▸ **EXCERPT TO READ**
[Start of Attachment]

- Born: Madison Fred Mitchell November 24, 1923 Meridian, Mississippi
- Died: May 21, 2013 (aged 89) New York City
- Known for: Painting
- Movement: Abstract expressionism

= Fred Mitchell (artist) =

American artist (1923–2013)

Madison Fred Mitchell (November 24, 1923 – May 21, 2013) belonged to the New York School Abstract Expressionist artists whose influence and artistic innovation by the 1950s had been recognized around the world. New York School Abstract Expressionism, represented by Jackson Pollock, Willem de Kooning, Franz Kline and others became a leading art movement of the post-World War II era.

==Biography==

Fred Mitchell was born November 24, 1923, in Meridian, Mississippi. Following graduation from Meridian High School, Mitchell attended the Carnegie Institute of Technology (now Carnegie Mellon University), until his studies were interrupted by military duty. After serving in the Army, Mitchell enrolled in the Cranbrook Academy of Art, where he eventually received his M.F.A.

He died New York City on May 21, 2013.

==Studied painting==

- 1942-1943: Carnegie Institute of Technology, Pittsburgh, PA with scholarship
- 1948, 1950, 1951: Accademia di Belle Arti, Instituto Meschini, Rome, Italy
- 1948: Cranbrook Academy of Art, Bloomfield Hills, MI received BFA; Columbia University, New York City in summer; Atelier 17 with Stanley Hayter
- 1956: Cranbrook Academy of Art, Bloomfield Hills, MI received MFA

==Participation in the Downtown Art Scene==
In 1947 Mitchell was the winner of Pepsi Cola cash award of $1,500; He sailed to Rome. During his visit to Rome he met painters John Heliker, Afro (Basadella), and Philip Guston, who had major influence on his work. Returning to the US, in 1951 Mitchell moved to New York City and became one of the first painters to open a painting studio in the downtown seaport area along the East River known as Coenties Slip (Manhattan). He soon joined the "Downtown Group" which represented a group of artists who found studios in lower Manhattan. In 1952 Mitchell, Angelo Ippolito, Lois Dodd, Charles Cajori and William King organized the Tanager Gallery, which belonged to the Tenth Street galleries. His friend Philip Pavia introduced Mitchell to 'The Club'.

[End of Attachment]

▸ **PROVIDED MATERIAL**
[Start of Attachment]

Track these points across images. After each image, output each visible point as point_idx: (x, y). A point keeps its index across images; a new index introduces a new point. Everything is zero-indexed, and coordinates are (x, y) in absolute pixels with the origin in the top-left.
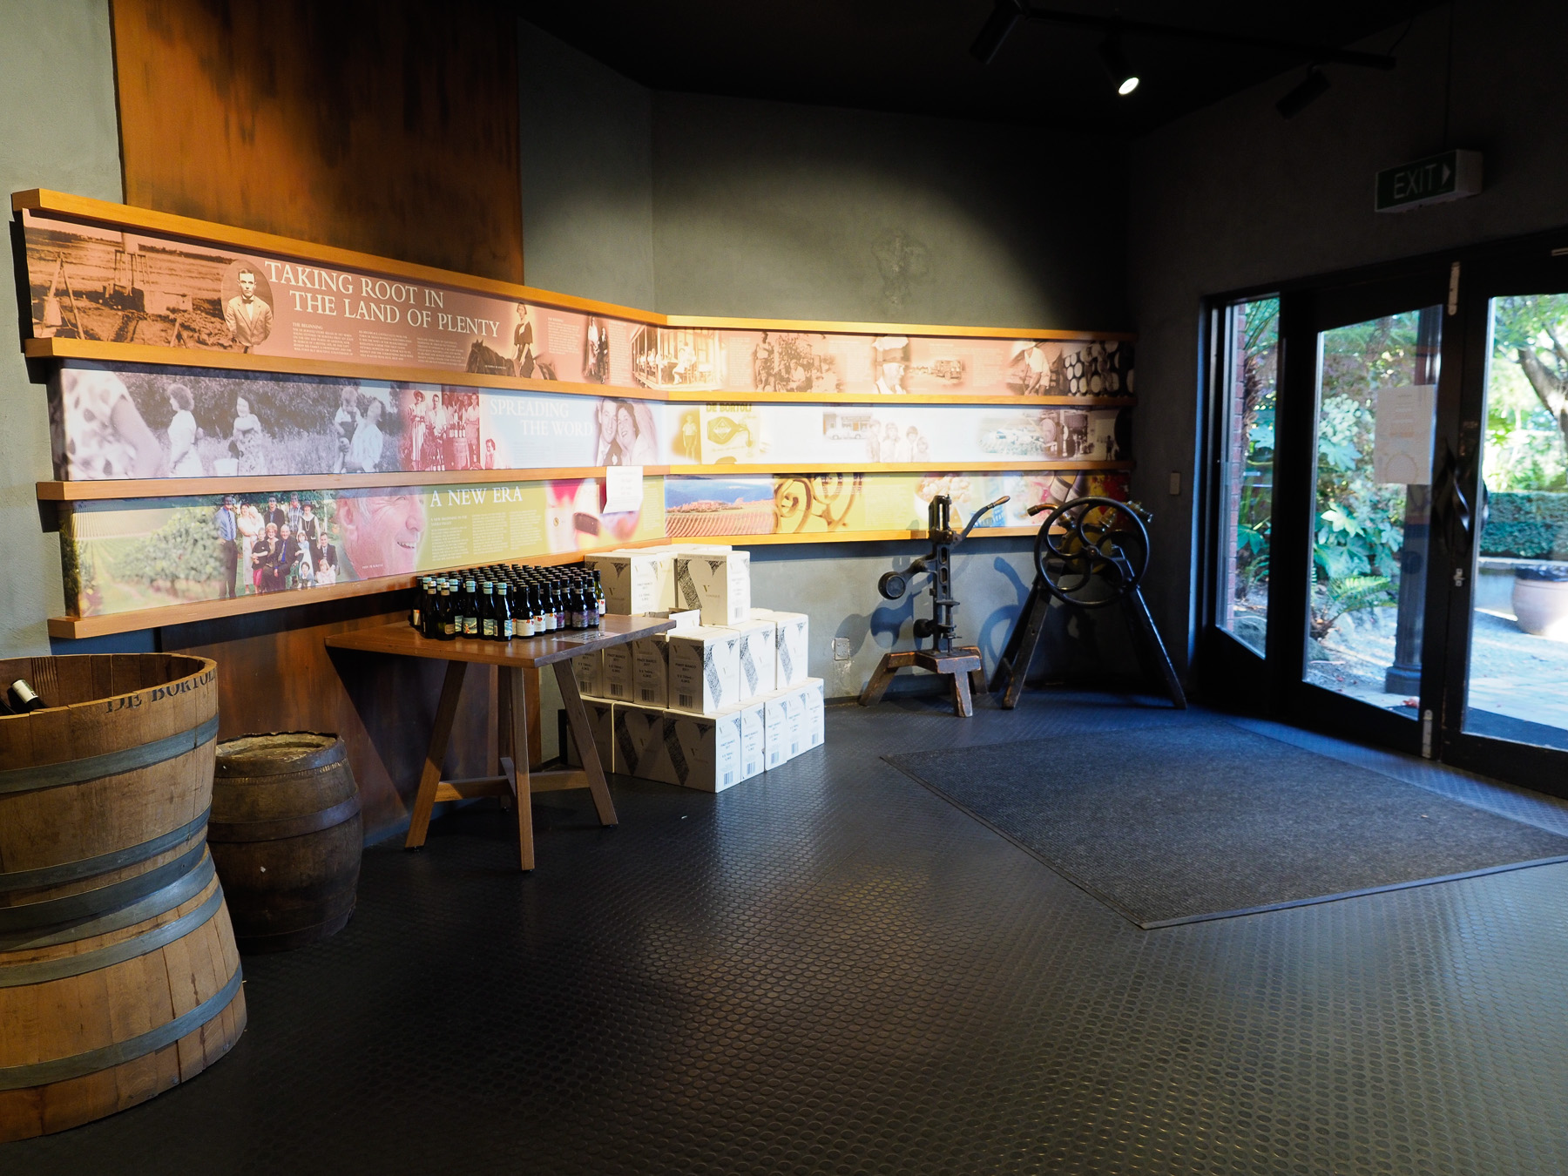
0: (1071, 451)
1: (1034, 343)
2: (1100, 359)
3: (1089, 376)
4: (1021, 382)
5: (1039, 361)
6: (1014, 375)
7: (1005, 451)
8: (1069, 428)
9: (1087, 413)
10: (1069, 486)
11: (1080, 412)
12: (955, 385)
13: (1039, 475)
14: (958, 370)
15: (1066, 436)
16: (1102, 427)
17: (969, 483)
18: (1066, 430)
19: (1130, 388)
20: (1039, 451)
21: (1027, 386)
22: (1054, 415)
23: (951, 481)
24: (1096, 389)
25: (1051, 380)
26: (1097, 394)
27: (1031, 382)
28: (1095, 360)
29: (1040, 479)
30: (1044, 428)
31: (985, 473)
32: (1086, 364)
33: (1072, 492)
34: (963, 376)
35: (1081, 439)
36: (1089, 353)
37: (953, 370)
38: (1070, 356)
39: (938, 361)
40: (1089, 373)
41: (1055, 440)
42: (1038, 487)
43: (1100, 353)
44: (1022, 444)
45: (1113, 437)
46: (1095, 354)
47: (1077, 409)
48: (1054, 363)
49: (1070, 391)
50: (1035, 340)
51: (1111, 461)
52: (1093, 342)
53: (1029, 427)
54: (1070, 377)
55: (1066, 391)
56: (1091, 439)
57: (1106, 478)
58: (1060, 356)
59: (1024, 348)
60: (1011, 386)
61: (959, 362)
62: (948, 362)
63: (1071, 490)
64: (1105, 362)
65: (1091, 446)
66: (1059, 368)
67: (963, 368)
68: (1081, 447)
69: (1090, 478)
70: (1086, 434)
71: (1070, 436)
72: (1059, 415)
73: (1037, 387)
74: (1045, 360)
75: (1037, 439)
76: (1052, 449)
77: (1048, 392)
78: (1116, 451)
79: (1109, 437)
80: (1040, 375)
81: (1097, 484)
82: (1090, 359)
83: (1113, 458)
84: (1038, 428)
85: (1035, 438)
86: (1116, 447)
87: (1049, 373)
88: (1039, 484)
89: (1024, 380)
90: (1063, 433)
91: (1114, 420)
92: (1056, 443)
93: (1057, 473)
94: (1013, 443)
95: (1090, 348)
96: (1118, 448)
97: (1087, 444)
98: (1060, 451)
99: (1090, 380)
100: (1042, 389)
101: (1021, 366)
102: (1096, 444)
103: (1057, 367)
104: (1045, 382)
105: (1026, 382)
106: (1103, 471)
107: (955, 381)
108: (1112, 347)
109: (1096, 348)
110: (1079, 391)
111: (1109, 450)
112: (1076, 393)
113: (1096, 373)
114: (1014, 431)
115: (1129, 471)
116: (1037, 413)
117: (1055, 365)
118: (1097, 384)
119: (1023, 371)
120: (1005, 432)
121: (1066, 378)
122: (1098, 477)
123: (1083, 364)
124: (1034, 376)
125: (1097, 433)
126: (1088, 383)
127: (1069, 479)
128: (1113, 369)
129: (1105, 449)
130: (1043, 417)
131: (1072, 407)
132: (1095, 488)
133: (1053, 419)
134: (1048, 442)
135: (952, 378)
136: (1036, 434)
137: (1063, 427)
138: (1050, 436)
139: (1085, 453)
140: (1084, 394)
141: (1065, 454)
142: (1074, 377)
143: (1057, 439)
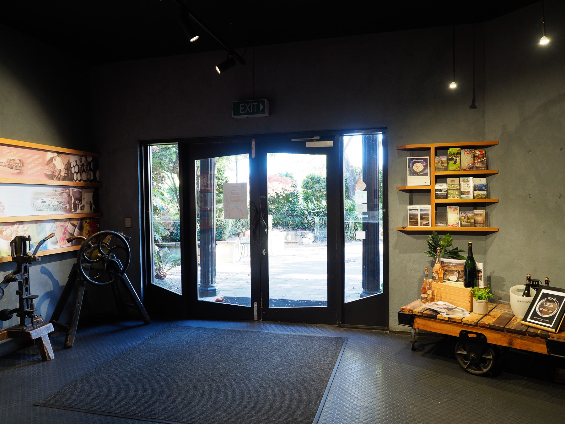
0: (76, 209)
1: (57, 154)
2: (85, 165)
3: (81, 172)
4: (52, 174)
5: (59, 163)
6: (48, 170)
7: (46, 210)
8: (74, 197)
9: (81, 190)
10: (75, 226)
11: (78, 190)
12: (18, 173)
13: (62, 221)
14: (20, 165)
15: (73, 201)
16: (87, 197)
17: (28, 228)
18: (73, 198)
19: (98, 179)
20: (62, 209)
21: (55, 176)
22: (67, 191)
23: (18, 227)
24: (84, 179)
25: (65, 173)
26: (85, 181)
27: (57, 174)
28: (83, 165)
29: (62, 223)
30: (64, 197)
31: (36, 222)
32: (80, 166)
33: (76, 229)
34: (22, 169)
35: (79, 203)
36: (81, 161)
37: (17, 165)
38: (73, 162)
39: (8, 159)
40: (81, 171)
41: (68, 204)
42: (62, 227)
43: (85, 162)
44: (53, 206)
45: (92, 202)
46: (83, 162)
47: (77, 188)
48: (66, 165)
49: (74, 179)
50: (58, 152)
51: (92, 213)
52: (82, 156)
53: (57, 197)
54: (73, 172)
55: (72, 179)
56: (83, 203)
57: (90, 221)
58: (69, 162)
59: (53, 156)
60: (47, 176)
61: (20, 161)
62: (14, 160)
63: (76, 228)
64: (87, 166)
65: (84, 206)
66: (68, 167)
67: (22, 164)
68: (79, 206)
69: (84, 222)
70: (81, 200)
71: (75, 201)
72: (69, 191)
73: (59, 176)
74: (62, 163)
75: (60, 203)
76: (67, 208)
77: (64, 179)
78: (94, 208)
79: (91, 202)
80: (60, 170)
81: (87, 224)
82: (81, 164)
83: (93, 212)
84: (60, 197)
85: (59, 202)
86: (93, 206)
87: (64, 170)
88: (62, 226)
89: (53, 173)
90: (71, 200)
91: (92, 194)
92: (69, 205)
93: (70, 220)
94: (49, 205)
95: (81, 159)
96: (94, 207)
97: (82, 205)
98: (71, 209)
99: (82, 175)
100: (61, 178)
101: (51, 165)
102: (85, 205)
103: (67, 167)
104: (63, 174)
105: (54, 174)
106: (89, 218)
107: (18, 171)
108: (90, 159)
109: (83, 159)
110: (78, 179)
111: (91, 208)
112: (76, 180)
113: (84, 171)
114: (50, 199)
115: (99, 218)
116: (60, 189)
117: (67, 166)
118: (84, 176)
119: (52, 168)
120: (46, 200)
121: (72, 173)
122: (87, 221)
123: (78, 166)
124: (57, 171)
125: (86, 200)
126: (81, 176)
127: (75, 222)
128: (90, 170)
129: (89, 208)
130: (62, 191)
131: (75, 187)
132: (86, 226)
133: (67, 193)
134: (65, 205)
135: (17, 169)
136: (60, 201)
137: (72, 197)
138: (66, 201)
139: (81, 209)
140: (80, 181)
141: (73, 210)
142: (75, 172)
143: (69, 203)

[End of Attachment]

▸ **EXERCISES**
**a.** Convert the rows into a Markdown table with the columns Number and Content, covering the part that opens at the start of the rows and closes with the line containing "12: (955, 385)". Give each line its number and leave out blank lines and the pictures.
**b.** Extend the article on the painter Fred Mitchell, picking up after its last sentence.

▸ **ANSWER LIST**
**a.**
| Number | Content |
|---|---|
| 1 | Track these points across images. After each image, output each visible point as point_idx: (x, y). A point keeps its index across images; a new index introduces a new point. Everything is zero-indexed, and coordinates are (x, y) in absolute pixels with the origin in the top-left. |
| 2 | 0: (1071, 451) |
| 3 | 1: (1034, 343) |
| 4 | 2: (1100, 359) |
| 5 | 3: (1089, 376) |
| 6 | 4: (1021, 382) |
| 7 | 5: (1039, 361) |
| 8 | 6: (1014, 375) |
| 9 | 7: (1005, 451) |
| 10 | 8: (1069, 428) |
| 11 | 9: (1087, 413) |
| 12 | 10: (1069, 486) |
| 13 | 11: (1080, 412) |
| 14 | 12: (955, 385) |

**b.**
==Teaching positions==
Mitchell was also a highly regarded teacher:

- 1952–1954: Drawing and Painting, Neighborhood House, Riverdale. NY
- 1954: Finch College, NY; Founded Coenties Slip (Manhattan) School of Art
- 1956: Positano Art Workshop. Positano, Italy
- 1955–1959: Cranbrook Academy of Arts, Bloomfield Hills, Michigan
- 1961–1968: Downtown Art Center, Seamens Church Institute, Coenties Slip (Manhattan), NY
- 1961–1971: New York University
- 1968–1969: Cornell University, Ithaca, NY
- 1973–1974: Queens College, CUNY
- 1975–1980: Southern Tip School of Art, South Street Seaport, NY
- 1979–1983: Parsons School of Design Master of Fine Arts program, NY
- 1985–2003: Art Students League of New York;
- 1986–2000: Kingsborough Community College, City University, NY

==Selected solo exhibitions==
- 1942, 1965: Municipal Gallery, Jackson, Mississippi
- 1953: Tanager Gallery, New York City
- 1954: Neighborhood House, New York, NY
- 1956: Positano Art Workshop, Positano, Italy
- 1958, 1960, 1961, 1963: Howard Wise Gallery, Cleveland, Ohio and New York
- 1964: "i" Gallery, La Jolla, CA
- 1965: Ford Foundation Award, Columbia Museum of Art, Columbia, SC
- 1966: Wooster Art Center, Danbury, Connecticut
- 1968: Wisconsin State University, Platteville
- 1972, 1988: Meridian Museum of Art, Meridian, Mississippi
- 1973: Image Gallery, Stockbridge, Massachusetts; Roko Gallery, New York City
- 1974: Queens College Art Library Gallery, Queens, New York; Art Gallery, University of Maine at Machias
- 1976, 1977: Munson-Williams-Proctor Arts Institute Gallery, Utica, New York; University Art Gallery, SUNY Binghamton
- 1979: "Southern Tip Series," South Street Seaport Museum, New York City
- 1982: Landmark Gallery, New York City
- 1984: University of Oregon Museum of Art, Eugene, Oregon
- 1987: Kingsborough Community College Art Gallery, New York
- 1988: Meridian Community College, Casteel Gallery, Mississippi
- 1996: Horne-Marshall Gallery, Meridian, Mississippi
- 1997: White Box Gallery, Fred Mitchell Recent Works; Philadelphia, Pennsylvania
- 1998: Fred Mitchell, Gallery X, New York
- 2003: David Findlay Jr. Gallery, 'Fred Mitchell', New York
- 2005: Noel Fine Art, 'Fred Mitchell: New York Harbor Scenes', Bronxville, New York
- 2007: Joyce Goldstein Gallery, 'Modernism Into Abstraction: Fred Mitchell 1940-1949', Chatham, New York

==Selected group exhibitions==
- 1945: "Soldier Art" National Army Arts Contest, National Gallery of Art Washington, D.C.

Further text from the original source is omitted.